Based on its title, you might think that The Book Thief is a spy thriller or a Holmes-style detective story.  But really, this is the emotional story of a young girl living in Nazi Germany during the Holocaust.  Yep, a ten-year-old girl is the title's thief.

The Book Thief was first published in Australia in 2005 and in the US in 2006. It's Australian author Markus Zusak's fifth novel, and it emerged on the scene when Zusak was only thirty years old. Winning a slew of awards, mostly in the Young Adult category, and selling at least a million copies,The Book Thief is monumentally increasing this young author's fame.

Liesel Meminger, a young German girl growing up in Nazi Germany, is the star of the show. She's also the chief book thief in the novel, which is narrated by Death. When Liesel's foster parents decide to give refuge to a young Jewish man hiding from the Nazi regime, the characters grow and change in horrible and beautiful ways.

Zusak took over three years to complete the piece and even went to Munich, Germany to research some of the finer points. He tackles all sorts of dicey issues concerning one of the most difficult topics ever – the Holocaust. This is the name for the large scale persecution and murder of some six million Jews along with other people considered "undesirable" by the Nazis.

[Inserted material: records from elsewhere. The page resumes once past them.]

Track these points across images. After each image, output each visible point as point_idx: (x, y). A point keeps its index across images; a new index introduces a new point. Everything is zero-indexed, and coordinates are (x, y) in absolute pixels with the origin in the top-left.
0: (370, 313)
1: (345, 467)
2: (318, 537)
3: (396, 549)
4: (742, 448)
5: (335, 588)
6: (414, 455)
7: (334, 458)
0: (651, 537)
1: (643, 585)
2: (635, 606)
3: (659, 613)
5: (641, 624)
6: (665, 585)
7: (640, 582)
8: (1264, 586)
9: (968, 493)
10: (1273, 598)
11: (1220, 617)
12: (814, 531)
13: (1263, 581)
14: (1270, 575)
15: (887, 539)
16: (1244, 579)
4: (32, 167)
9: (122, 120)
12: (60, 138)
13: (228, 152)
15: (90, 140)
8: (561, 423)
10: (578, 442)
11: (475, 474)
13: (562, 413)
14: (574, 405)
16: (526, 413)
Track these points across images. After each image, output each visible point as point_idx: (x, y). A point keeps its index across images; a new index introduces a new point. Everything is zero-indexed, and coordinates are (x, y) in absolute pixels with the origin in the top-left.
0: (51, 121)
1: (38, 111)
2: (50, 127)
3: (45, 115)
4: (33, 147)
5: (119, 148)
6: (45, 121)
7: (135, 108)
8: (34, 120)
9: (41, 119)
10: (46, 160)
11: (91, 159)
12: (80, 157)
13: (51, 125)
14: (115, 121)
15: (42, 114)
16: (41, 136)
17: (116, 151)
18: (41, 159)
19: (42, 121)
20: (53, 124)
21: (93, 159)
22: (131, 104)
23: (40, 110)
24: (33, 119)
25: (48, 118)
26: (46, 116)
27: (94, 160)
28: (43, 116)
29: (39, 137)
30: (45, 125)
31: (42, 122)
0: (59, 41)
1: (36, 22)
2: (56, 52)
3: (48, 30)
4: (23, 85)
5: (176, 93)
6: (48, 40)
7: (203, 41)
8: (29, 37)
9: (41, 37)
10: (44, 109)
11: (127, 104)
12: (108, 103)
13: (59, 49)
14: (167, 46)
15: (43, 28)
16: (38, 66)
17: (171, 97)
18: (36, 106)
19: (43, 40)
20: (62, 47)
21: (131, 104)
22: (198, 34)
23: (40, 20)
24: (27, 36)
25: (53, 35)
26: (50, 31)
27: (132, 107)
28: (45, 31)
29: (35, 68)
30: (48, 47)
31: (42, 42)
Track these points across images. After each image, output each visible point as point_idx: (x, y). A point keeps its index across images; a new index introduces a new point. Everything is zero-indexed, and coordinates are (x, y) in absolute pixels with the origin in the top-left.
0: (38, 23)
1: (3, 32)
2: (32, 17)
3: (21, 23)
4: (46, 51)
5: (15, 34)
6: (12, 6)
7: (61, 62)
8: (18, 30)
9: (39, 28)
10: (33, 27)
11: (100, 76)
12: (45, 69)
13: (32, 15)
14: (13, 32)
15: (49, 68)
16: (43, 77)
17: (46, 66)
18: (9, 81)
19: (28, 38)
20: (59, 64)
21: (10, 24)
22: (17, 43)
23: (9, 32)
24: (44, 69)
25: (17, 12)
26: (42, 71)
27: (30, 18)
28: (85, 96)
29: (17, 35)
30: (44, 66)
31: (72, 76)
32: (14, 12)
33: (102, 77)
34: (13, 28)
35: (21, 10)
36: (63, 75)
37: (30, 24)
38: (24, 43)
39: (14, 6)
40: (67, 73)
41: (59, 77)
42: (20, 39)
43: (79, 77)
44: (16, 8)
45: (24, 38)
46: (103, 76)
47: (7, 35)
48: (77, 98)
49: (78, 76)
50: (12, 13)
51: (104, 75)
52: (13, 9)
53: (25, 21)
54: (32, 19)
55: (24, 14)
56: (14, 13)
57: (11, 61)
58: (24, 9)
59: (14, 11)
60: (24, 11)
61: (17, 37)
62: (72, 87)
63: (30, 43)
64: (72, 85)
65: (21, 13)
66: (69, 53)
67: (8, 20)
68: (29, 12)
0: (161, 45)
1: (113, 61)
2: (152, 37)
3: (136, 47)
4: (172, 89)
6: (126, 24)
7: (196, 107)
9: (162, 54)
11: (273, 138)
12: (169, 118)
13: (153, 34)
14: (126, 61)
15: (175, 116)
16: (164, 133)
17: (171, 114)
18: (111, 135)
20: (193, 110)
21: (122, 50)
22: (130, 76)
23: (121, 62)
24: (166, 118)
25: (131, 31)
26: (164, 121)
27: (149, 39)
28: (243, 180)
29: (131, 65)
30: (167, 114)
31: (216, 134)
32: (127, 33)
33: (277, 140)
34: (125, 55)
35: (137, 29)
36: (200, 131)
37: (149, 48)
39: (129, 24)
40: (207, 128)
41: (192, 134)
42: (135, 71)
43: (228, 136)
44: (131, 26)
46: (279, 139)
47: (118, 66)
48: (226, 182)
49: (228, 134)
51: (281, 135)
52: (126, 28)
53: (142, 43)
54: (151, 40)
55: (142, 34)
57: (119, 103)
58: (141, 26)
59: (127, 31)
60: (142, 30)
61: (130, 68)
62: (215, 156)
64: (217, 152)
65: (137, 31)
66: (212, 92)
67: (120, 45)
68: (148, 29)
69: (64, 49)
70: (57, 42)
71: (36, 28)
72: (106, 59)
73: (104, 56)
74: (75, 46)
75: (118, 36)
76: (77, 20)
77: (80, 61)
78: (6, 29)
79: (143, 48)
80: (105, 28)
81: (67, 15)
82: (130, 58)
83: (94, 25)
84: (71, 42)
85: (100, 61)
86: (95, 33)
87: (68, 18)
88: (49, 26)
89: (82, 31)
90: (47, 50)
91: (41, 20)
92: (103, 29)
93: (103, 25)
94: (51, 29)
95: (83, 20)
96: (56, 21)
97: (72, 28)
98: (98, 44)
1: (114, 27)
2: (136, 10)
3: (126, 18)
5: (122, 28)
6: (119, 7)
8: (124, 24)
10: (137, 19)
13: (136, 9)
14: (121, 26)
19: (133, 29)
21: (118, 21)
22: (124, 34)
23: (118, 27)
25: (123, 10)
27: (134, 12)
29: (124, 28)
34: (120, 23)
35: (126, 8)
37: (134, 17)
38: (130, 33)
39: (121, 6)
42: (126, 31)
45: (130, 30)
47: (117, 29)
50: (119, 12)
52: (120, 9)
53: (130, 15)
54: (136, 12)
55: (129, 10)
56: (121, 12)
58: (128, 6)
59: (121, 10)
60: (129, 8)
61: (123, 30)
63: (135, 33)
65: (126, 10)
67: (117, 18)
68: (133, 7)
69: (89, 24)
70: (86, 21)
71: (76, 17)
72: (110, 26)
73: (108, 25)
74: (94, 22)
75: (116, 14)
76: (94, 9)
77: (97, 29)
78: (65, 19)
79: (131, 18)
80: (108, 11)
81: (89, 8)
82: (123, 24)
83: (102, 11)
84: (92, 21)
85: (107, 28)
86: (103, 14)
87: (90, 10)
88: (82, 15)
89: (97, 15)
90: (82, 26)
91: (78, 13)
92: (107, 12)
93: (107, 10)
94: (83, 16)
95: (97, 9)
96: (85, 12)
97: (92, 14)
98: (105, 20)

Zusak's parents grew up in Germany during World War II and shared their stories of these times with Zusak. According to a review in the Guardian:

Zusak […] has said that writing the book was inspired by two real-life events related to him by his German parents: the bombing of Munich, and a teenage boy offering bread to an emaciated Jew being marched through the streets, ending with both boy and Jewish prisoner being whipped by a soldier. (source)

You'll see definite echoes of the whipping incident in several crucial points in the novel, and you can read more details about the story Zusak heard here. In interviews, Zusak discusses an additional inspiration for the novel – tales of a real book thief in Zusak's hometown of Sydney, Australia (source).

At times hilarious (believe it or not), at times heartbreaking, The Book Thief is rich and creative. It's a heartfelt reminder of the power of words – they can destroy or heal, depending on how we use them.